All roads might lead to the Ashes but for England there are suddenly severe obstacles along the way. What might have been an unimpeded passage to Brisbane on 25 November has now become a journey fraught with danger.
In Nottingham and Birmingham, at the Oval and Lord's, Pakistan will present a formidable hurdle in the next five weeks which will not be easily overcome. Perhaps it is as well that with a tour of Australia imminent, England should be so tested.
Since January, when they were hammered by a bristling South Africa in Johannesburg (and had there been a fifth match in that series the smart money would have been on another drubbing), England have played four Tests against Bangladesh. There is a case for Bangladesh being encouraged to play Tests but in each of the matches the only conundrum has been whether England would win on the third, fourth or fifth days.

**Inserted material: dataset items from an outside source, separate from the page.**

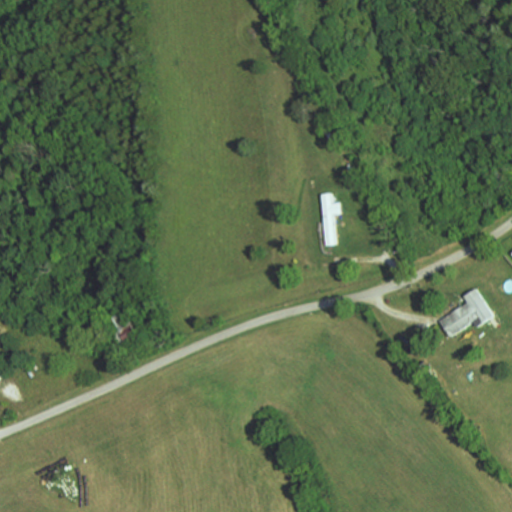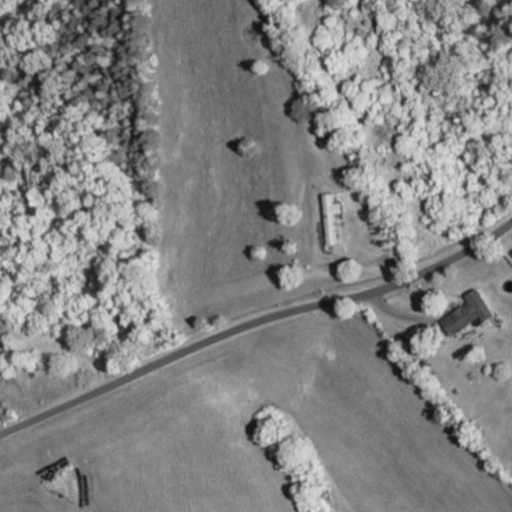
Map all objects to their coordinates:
building: (333, 133)
building: (354, 168)
building: (333, 217)
building: (335, 217)
road: (375, 258)
road: (397, 312)
building: (472, 313)
building: (475, 313)
road: (254, 321)
building: (124, 328)
building: (129, 332)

For long enough it was presumed that Pakistan would be pretty much the same. More talented cricketers, wiser to the ways of the cricketing world, they were never going to be swept aside but the turbulence in their administration, in the dressing room and in their country all had a debilitating effect. They looked ready for the taking.
In the past fortnight, the dressing-room turmoil unabated, that view has significantly shifted. Pakistan took their time getting over the line yesterday in the Second Test but over the line eventually they got. It will have done wonders for their mood.
A question that was continually asked at Headingley during the second Test between Pakistan and Australia concerned which attack any self-respecting batting order would prefer to face. The answer was always the same. Australia's attack has been largely inconsistent and unthreatening, awry in length, especially, and line. Their leading wicket-taker in this short series has been Shane Watson, a muscular bowler who can demand concentration if there is swing around but who should cause no batsman sleepless nights.
This does not mean that Australia will hand the Ashes to England on a golden platter this winter. They might not be the force of yore when their great bowlers, Shane Warne and Glenn McGrath, were around, but since they retired, Australia have lost only three of 17 Tests at home, two to South Africa in a series they astonishingly lost and immediately exacted retribution for by winning in South Africa. But they obviously have some little, local difficulties which they would much prefer to clear up before England come sniffing round. Pakistan's seam-bowling trio, led by the 18-year-old speed merchant Mohammad Aamer, was constantly on the money in Leeds. If conditions helped, they were all convincing in various parts of the match. There will be no cheap runs for England's batsmen and the new ball threatens to provide England's top order with a torrid time. Aamer, packing bags of talent and shrewd beyond his years, has a glittering career ahead of him.
Pakistan's batting remains brittle, though if it were to be shored up by the addition of Mohammad Yousuf, the veteran run accumulator, in the next few days, the difference would be vast and immediate. Yousuf has been gradually manouvering himself into a position to be selected this past few days, rescinding his retirement, and there is a vacancy in the squad with Shahid Afridi having packed in.
It is always difficult to be sure where Pakistan are concerned but it is thought that Yousuf's chance of a recall are much greater than those of the equally accomplished veteran Younis Khan, who has gone home to be with his wife and newly-born daughter after finishing his spell with Surrey.
England will name 13 players today in their squad for the First Test which begins at Trent Bridge on Thursday. The time for resting is done. By the end of this series, they will have a much firmer idea of who they want to line up at Brisbane.
Ian Bell has chosen a rotten time to be injured (though not as rotten, for sure, as it would be were he already in Australia) but it gives the selectors an opportunity to look at other batsmen. Eoin Morgan, who might well have been jettisoned after his two Test matches against Bangladesh, will have another opportunity to show that he can transfer his one-day gifts to the longer game. So, England had better believe, he can.
The bowling line-up begins to give cause for selectorial musing. Jimmy Anderson has been fitful of late, rendered more or less harmless when the ball is not swinging. He was given an important vote of confidence by the captain, Andrew Strauss, last week but England cannot wait indefinitely for Anderson to be the bowler he ought to be. Steve Finn, Ajmal Shahzad, Tim Bresnan and Ryan Sidebottom all have their supporters.
England may opt for a second spinner in their squad today. James Tredwell is the man in possession but Adil Rashid, though out of favour, is the man taking the wickets.
Pick an Ashes team now and Stuart Broad and Graeme Swann would be the only certain members of England's attack. But England do not have to do that. They have four matches in which to re-organise their thinking, four big matches in which reputations can be made with the chance of making a bigger reputation still this winter.
England's likely team: Strauss, Cook, Trott, Pietersen, Collingwood, Morgan, Prior, Swann, Broad, Anderson, Finn.